Charles County commissioners’ President F. Wayne Cooper (D) said that it is long past the time to debate the issues surrounding the U.S. 301 improvement project and begin the long process of making it a reality.
‘‘During the election process the commissioners did everything that we could to make the governor aware of the traffic problem in Charles County and that we need a bypass,” he said. ‘‘We try to meet more than once a year with the state to stay involved in the process. We’re doing all that we can to finish this process in the near future.”
Cooper said that the only sticking point for the state to begin the project is funding.
‘‘Even if everyone likes the idea and everyone is for it, the state has to have the funding to begin the project,” he said.

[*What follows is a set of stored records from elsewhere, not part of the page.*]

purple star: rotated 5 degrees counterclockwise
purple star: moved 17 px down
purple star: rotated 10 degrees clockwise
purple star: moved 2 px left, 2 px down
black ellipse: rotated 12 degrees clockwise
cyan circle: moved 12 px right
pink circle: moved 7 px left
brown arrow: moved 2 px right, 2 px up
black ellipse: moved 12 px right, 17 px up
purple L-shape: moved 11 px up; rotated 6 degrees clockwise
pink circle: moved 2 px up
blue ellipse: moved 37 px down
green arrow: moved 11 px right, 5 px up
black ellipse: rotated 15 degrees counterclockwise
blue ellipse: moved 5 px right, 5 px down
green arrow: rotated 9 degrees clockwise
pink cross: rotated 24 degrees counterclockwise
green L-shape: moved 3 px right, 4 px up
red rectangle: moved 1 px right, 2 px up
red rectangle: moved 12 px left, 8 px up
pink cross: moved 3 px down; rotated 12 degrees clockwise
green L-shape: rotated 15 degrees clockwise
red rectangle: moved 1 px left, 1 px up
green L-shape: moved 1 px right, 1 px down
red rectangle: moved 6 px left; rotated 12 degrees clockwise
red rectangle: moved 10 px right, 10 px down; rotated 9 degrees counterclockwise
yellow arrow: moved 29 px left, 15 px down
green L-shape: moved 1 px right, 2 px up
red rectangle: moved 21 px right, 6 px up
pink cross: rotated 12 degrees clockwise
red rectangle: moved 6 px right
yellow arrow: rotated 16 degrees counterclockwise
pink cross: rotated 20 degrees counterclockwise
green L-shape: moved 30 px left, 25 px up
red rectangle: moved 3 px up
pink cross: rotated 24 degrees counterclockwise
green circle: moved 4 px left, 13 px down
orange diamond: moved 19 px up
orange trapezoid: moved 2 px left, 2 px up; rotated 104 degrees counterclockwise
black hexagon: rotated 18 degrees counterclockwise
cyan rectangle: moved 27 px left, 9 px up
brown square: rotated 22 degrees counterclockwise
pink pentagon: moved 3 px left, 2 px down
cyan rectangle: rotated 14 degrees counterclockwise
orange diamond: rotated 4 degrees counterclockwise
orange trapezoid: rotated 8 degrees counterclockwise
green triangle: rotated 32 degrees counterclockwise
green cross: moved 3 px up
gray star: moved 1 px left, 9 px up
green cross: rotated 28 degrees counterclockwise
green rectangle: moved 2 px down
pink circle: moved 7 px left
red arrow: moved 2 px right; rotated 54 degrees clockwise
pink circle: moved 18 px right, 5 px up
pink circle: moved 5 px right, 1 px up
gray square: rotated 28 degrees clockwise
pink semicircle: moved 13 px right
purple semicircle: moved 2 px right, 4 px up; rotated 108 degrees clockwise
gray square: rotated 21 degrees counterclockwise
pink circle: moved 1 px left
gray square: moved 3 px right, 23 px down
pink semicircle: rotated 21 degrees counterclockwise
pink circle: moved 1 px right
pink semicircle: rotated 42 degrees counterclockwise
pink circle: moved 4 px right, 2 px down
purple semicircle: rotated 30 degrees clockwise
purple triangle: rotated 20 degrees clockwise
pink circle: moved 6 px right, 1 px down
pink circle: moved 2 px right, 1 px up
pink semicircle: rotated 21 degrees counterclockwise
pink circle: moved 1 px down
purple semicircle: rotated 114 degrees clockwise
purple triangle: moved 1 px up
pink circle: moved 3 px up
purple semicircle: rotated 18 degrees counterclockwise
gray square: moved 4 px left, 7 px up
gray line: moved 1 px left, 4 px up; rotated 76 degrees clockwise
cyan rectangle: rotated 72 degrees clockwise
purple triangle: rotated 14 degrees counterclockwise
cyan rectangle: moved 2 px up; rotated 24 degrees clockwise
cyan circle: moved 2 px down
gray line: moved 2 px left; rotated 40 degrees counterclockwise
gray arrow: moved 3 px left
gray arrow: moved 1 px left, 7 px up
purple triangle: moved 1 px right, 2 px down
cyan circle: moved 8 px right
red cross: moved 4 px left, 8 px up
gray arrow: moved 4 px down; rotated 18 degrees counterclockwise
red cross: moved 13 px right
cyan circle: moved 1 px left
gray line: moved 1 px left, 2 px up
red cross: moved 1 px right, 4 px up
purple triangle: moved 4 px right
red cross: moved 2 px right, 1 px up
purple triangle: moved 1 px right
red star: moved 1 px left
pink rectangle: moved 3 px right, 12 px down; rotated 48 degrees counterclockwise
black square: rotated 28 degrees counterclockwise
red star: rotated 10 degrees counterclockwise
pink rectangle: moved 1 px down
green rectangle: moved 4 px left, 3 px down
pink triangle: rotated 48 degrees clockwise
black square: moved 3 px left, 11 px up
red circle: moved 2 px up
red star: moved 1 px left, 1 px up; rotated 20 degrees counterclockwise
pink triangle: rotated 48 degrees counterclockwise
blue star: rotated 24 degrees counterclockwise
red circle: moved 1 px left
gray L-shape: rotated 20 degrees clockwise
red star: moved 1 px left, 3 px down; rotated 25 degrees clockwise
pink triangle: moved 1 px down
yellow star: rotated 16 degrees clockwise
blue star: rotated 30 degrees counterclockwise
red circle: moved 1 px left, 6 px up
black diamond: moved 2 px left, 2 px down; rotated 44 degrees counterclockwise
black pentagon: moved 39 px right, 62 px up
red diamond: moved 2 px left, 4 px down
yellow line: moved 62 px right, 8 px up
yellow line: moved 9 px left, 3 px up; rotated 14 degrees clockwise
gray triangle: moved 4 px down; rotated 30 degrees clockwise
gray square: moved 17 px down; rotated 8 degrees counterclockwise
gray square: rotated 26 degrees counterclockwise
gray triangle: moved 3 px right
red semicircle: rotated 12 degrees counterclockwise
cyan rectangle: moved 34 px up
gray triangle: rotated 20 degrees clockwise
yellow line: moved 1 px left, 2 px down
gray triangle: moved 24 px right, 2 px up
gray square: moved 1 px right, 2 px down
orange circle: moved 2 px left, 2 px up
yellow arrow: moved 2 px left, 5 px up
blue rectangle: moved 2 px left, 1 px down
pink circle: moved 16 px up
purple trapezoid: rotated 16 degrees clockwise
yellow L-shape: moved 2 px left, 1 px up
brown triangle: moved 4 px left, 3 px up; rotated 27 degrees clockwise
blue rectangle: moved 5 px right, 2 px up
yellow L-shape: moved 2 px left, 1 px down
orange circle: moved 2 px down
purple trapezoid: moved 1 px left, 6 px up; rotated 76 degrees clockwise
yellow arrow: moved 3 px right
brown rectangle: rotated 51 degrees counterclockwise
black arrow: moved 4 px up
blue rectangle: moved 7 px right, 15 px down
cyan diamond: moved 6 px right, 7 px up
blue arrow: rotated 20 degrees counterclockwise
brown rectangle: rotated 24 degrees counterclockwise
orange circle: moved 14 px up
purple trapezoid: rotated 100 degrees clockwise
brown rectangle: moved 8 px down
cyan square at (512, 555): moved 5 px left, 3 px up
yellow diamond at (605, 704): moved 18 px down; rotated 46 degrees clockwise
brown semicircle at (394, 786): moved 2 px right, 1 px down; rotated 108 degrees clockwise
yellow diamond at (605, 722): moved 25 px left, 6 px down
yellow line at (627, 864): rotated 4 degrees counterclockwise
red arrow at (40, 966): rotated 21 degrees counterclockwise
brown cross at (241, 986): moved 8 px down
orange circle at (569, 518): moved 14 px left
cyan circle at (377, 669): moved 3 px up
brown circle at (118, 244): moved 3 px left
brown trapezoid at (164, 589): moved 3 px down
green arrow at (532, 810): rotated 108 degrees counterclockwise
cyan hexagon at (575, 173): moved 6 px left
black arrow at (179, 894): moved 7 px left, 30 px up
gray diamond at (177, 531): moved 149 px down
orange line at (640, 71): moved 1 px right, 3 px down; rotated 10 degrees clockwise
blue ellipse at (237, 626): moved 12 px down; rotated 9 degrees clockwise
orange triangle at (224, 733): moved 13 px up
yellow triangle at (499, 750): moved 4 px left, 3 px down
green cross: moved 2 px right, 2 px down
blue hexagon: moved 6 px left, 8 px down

Thursday’s workshop — a similar session was held Tuesday evening in Brandywine —will be informal and will include several stations set up around the gymnasium of Mattawoman Middle School where participants can drop in and view the proposed alternatives at their leisure. State and local transportation experts will be on hand to field questions and address concerns about the final proposed alternatives, Boulware said.
Residents will also be able to submit comments about the alternatives to the state during the workshop, Boulware said.
State highway engineers have determined that the two current failing signalized intersections at Theodore Green Boulevard in White Plains and Route 228 (Berry Road) in Waldorf will grow to 15 failing intersections — all of the major intersections through Waldorf – by 2030, according to SHA’s report on the project.
In addition, the number of vehicles that travel along the highway through Waldorf is expected to more than double by 2030, according to the report.
State highway officials are keeping a close eye on traffic congestion along the highway in La Plata, even though it is not in the study area. Further study should be done to provide for a potential limited access roadway through town, according to the report.
La Plata Mayor Gene Ambrogio said the state might be going about the project somewhat backwards.
‘‘I think that the state should concentrate on La Plata first,” he said.
‘‘If they do the bypass and they don’t have La Plata’s portion of [U.S.] 301 ready, it really is going to create a bottleneck in town.”
Public hearings on the proposed alternatives will be scheduled next spring and an alternative is expected to be selected by next fall or summer, according to SHA’s Web site.
Residents should plan to drop by the workshop, Boulware said.
‘‘They can walk through at their own pace,” she said. ‘‘This is an opportunity for people to comment on what they feel are reasonable alternatives and to speak to the project managers face to face.”